Her career highlights included producing for Reps (Alexander Theatre), the National Theatre (PACT), the Children's Theatre, universities and CAPAB. She was frequently nominated for South Africa's Woman of the Year prize for her theatre productions. She enjoyed particular success with productions such as Fiddler on the roof, Lion in Winter, Bravo Piaf , The Student Prince and A Little Night Music, directing and starring alongside Eric Flynn. She was a fervent admirer of Jacques Brel and produced several musicals featuring his songs. By 1982, the longest run of any stage production in Johannesburg was Kushlick's Jacques Brel is Alive and Well and Living in Paris. Earlier in 1973 she held a special Jacques Brel performance to raise funds for Israel during the Yom Kippur War.
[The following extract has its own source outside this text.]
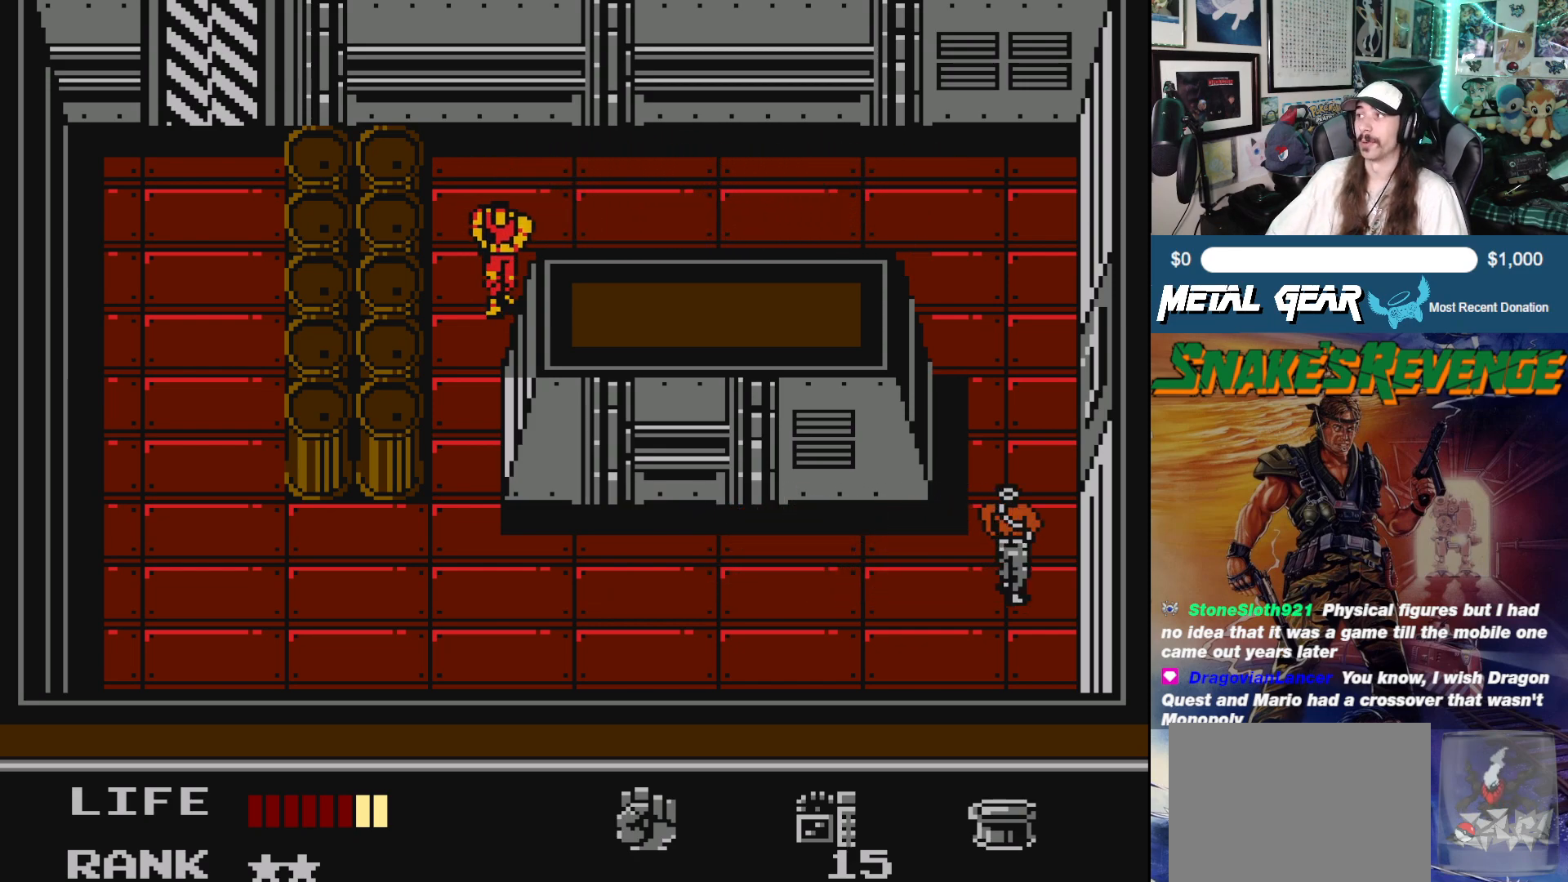
{"buttons": ["DPAD_DOWN"], "left_stick": "center", "events": [[233, "DPAD_DOWN", "up"], [233, "DPAD_LEFT", "down"], [433, "DPAD_DOWN", "down"], [500, "DPAD_LEFT", "up"]]}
She was an honorary life member of the South African Association of Theatre Managements and patron of the Theatre Gallery Club. She also became the founder and director Taubie Kushlick Productions (Pty) Ltd. Awards bestowed upon her included the André Huguenet Memorial Medal for pioneering work in theatre, the B'nai B'rith Cultural Trophy, the Italian Cultural Medal and the Adelaide Ristori. She was also nominated as Woman of the Year on several occasions.

==Legacy==

In 1999, she was placed at no.88 in the They shaped our century survey, a top 100 list published about which people had the greatest influence on South Africa during the twentieth century.

In 2024, at the South African Jewish Board of Deputies' 120th anniversary gala dinner, she was honoured among 100 remarkable Jewish South Africans who have contributed to South Africa. The ceremony included speeches from Chief Rabbi Ephraim Mirvis, and Kushlick was honoured with the likes of Nadine Gordimer and Helen Suzman.